Mucina et al. (2016) considered the alliance Alyssion bertolonii E. Pignatti et Pignatti 1977 included in order Erysimo-Jurineetalia bocconei S. Brullo 1984, class Festuco hystricis-Ononidetea striatae Rivas-Mart. et al. 2002; according to the Italian literature (Biondi et al., 2014; Casavecchia et al., 2021), we adopted the syntaxonomic treatment within the class Rosmarinetea officinalis.

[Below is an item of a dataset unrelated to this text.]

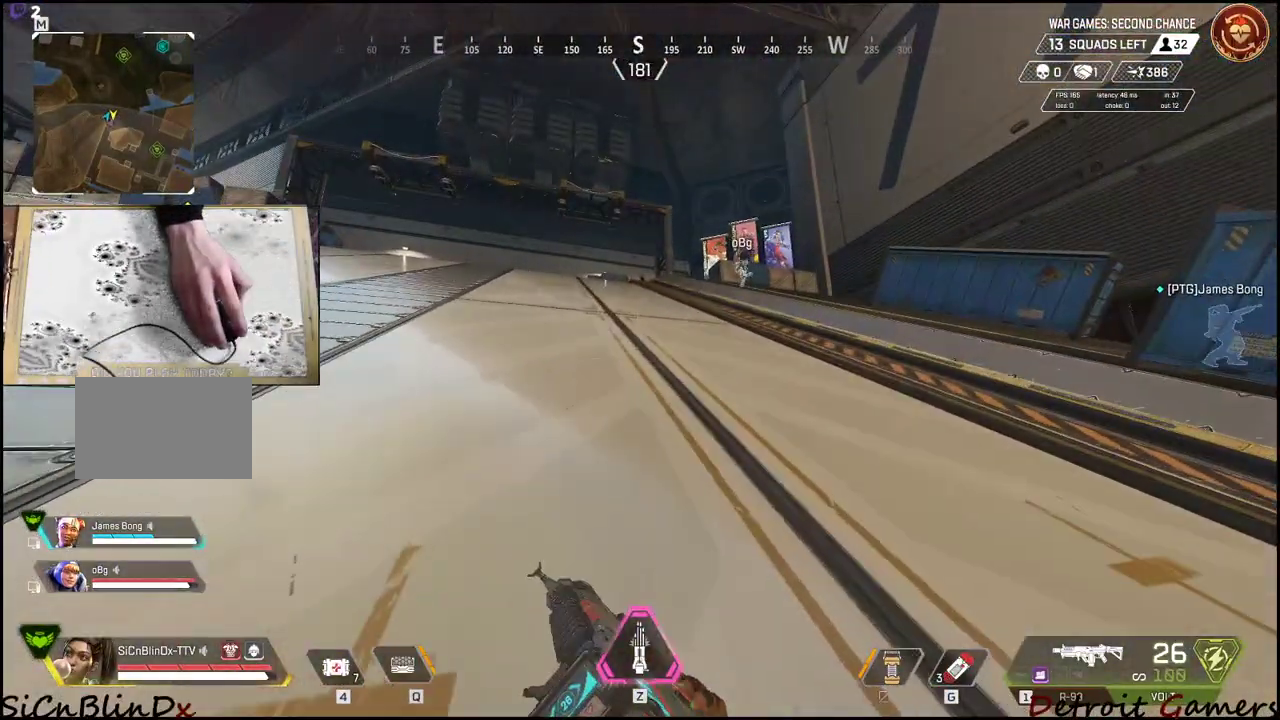
{"keys": ["d", "shift", "w"], "mouse": [], "events": [[400, "d", "down"]]}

The association Campanulo bertolae-Alyssoidetum utriculatae Montacchini et al. 1982, described for Susa Valley (Piedmont) on ophiolitic rocky habitats, would be attributed to the alliance Potentillion caulescentis by the authors (Montacchini et al., 1982); therefore, it seems appropriate to associate it with the habitat type 8210, waiting for further analyses.

Communities consisting only of chasmophytes of serpentine rocks (alliance Asplenion serpentinii Br.-Bl. Et Tüxen 1943) (PALAEARCTIC 62.213, EUNIS 2012 H3.113) are included in the habitat type 8220 (Siliceous rocky slopes with chasmophytic vegetation), according with European Commission (2013).

The alliance Galio anisophylli-Minuartion vernae Ernst 1965, with the association Violetum dubyanae Ernst 1965 described on the basis of surveys carried out in the Bergamo Alps, are indicated by Ernst (1965) as typical herbaceous communities of heavy metal substrates belonging to order Violetalia calaminariae Br.-Bl. Et Tx. Ex Ernst 1965. As also reported by other authors (Baker et al., 2010), they should be excluded and must be traced back to the alliance Thlaspion rotundifolii Jenny-Lips 1930 (Punz and Mucina, 1997; Mucina et al., 2016).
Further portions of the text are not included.